"For a statue of the Blessed Virgin, and a priest told on me."
"Then you're Lucy Delaney, and the sculptor you sat for is John Rodney, one of my intimate friends."
"What an extraordinary coincidence," said Rodney. "I never thought that Lucy would stay in Ireland. Go on with your story."
"When I found out who she was there seemed no great harm in asking her in to have some tea. Asher will forgive you anything if there's a woman in it; you may keep him waiting half an hour if you assure him your appointment was with a married woman. Well, Lucy had arrived that morning in London with threepence in her pocket, so I told the footman to boil a couple of eggs. I should have liked to have offered her a substantial meal, but that would have set the servants talking. Never did a girl eat with a better appetite, and when she had finished a second plateful of buttered toast she began to notice the pictures. I could see that she had been in a studio and had talked about art. It is extraordinary how quick a girl is to acquire the ideas of a man she likes. She admired Manet's picture of Evelyn, and I told her Evelyn's story—knowing it would interest her. 'That such a happy fate should be a woman's and that she should reject it,' her eyes seemed to say. 'She is now,' I said, 'singing Ave Marias at Wimbledon for the pecuniary benefit of the nuns and the possible salvation of her own soul.' Her walk tells the length of the limbs and the balance of the body, and my eyes followed her as she moved about the room, and when I told her I had seen the statue and had admired the legs, she turned and said, with a pretty pleased look, that you always said that she had pretty legs. When I asked her if you had made love to her, she said you had not, that you were always too busy with your sculpture."

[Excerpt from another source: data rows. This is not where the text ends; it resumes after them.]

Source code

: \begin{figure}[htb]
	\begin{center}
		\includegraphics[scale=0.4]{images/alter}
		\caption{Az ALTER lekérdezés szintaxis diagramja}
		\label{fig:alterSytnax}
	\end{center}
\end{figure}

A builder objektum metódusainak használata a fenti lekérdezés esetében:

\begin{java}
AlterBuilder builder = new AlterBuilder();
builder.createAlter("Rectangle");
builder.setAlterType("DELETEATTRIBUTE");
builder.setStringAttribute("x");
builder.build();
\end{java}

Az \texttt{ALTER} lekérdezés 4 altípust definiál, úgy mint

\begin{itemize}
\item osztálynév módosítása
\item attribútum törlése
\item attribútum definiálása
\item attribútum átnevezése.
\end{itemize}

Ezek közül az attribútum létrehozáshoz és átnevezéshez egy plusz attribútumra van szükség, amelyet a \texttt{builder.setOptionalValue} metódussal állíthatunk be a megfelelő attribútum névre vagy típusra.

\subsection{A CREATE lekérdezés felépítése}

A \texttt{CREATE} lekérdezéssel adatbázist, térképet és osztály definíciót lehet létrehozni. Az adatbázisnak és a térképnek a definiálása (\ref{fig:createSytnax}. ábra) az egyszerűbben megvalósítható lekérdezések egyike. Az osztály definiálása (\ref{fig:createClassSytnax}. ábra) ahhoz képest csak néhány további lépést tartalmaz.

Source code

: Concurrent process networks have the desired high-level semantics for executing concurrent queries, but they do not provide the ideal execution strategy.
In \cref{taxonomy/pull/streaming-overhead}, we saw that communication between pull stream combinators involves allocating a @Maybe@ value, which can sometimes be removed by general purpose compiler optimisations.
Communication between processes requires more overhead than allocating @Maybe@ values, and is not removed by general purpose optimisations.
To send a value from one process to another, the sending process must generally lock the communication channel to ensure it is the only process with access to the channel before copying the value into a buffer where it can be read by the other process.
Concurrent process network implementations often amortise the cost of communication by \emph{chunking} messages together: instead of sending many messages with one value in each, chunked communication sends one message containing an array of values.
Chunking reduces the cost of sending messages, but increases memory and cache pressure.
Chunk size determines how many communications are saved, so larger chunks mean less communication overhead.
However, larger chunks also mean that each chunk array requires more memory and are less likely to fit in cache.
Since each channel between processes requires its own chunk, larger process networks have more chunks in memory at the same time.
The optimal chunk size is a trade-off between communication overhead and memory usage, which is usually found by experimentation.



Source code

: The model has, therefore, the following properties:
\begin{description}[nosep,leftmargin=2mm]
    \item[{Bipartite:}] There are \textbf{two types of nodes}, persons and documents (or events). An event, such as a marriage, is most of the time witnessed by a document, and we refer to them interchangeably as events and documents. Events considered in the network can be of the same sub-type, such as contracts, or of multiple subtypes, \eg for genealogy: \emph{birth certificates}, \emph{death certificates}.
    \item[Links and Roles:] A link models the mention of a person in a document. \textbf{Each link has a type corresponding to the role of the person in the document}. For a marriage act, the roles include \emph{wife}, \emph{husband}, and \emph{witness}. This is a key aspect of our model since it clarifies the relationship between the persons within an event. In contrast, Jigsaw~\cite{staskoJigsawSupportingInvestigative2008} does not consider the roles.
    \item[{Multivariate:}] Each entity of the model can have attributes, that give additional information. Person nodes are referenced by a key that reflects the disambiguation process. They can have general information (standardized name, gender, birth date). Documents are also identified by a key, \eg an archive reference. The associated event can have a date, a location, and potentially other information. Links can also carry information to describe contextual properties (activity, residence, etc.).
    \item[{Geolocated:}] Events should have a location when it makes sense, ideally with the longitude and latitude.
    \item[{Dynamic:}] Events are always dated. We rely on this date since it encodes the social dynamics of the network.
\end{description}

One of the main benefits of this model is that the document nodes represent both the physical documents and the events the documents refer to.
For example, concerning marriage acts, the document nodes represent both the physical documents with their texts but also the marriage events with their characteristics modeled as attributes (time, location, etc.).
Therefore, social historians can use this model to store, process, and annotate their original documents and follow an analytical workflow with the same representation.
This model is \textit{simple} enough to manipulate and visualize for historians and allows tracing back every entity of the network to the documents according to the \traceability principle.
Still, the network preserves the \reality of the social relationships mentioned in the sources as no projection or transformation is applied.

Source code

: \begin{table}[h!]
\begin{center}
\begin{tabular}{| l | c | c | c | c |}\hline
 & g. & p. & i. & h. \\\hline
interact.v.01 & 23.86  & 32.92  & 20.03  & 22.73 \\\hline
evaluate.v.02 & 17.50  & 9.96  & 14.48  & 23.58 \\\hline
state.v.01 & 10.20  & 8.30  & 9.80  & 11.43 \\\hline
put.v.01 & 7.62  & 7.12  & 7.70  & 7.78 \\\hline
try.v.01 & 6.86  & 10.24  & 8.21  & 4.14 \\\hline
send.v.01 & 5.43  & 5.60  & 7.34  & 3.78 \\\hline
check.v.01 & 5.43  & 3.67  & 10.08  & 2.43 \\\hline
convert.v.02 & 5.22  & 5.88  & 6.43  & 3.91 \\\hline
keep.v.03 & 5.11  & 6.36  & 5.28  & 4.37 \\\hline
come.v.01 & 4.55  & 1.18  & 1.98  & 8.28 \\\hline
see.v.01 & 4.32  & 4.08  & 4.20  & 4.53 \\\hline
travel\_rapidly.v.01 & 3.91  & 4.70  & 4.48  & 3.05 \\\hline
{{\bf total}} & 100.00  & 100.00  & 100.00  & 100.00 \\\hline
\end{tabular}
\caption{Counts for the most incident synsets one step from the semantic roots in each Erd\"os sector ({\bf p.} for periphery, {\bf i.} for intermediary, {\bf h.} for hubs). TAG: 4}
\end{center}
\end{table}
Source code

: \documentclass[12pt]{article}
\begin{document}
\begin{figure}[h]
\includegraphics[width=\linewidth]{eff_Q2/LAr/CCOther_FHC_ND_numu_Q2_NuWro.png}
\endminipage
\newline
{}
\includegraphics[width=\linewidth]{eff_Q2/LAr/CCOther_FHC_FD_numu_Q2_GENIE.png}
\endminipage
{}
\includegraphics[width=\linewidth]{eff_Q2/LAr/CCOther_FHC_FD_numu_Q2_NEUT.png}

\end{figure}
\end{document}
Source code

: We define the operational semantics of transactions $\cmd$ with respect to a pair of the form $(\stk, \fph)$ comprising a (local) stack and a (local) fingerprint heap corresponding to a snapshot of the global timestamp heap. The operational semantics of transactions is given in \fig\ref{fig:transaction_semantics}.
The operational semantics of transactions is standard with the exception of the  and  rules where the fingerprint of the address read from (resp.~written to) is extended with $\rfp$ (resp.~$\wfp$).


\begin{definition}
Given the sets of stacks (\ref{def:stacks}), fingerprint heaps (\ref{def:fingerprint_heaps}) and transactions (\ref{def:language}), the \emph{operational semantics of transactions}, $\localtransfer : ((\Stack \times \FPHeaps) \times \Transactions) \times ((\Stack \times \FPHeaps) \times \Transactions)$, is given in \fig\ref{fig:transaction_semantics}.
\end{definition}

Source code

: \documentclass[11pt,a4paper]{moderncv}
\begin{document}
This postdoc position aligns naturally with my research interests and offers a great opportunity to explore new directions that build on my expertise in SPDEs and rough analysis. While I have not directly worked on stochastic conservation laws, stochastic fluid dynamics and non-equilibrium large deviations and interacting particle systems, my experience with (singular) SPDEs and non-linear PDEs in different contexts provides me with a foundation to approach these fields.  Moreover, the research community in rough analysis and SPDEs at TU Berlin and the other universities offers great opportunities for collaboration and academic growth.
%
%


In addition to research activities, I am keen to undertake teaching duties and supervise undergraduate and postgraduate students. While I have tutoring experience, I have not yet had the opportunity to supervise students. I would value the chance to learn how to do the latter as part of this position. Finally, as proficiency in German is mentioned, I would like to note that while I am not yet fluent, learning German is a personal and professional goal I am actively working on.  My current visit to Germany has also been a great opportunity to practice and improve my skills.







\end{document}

"One can't think of two things at the same time. If I had met her in Paris it would have been different."
"Unfortunately I was dining out that evening. It was hard to know what to do. At last I thought of a lodging-house kept by a praiseworthy person, and took her round there and, cursing my dinner-party, I left her in charge of the landlady."
"Like a pot of jam left carefully under cover... That will be all right till to-morrow," said Rodney.
"Very likely. It is humiliating to admit it, but it is so; the substance of our lives is woman; all other things are irrelevancies, hypocrisies, subterfuges. We sit talking of sport and politics, and all the while our hearts are filled with memories of women and plans for the capture of women. Consciously or unconsciously we regard every young woman from the one point of view, 'Will she do?' You know the little look that passes between men and women as their hansoms cross? Do not the eyes say: 'Yes, yes, if we were to meet we might come to an understanding?' We're ashamed that it should be so, but it is the law that is over us. And that night at my dinner-party, while talking to wise mammas and their more or less guileless daughters, I thought of the disgrace if it were found out that I had picked up a girl in the street and put her in charge of the landlady."
"But one couldn't leave her to the mercy of the street."
"Quite so; but I'm speaking now of what was in the back of my mind."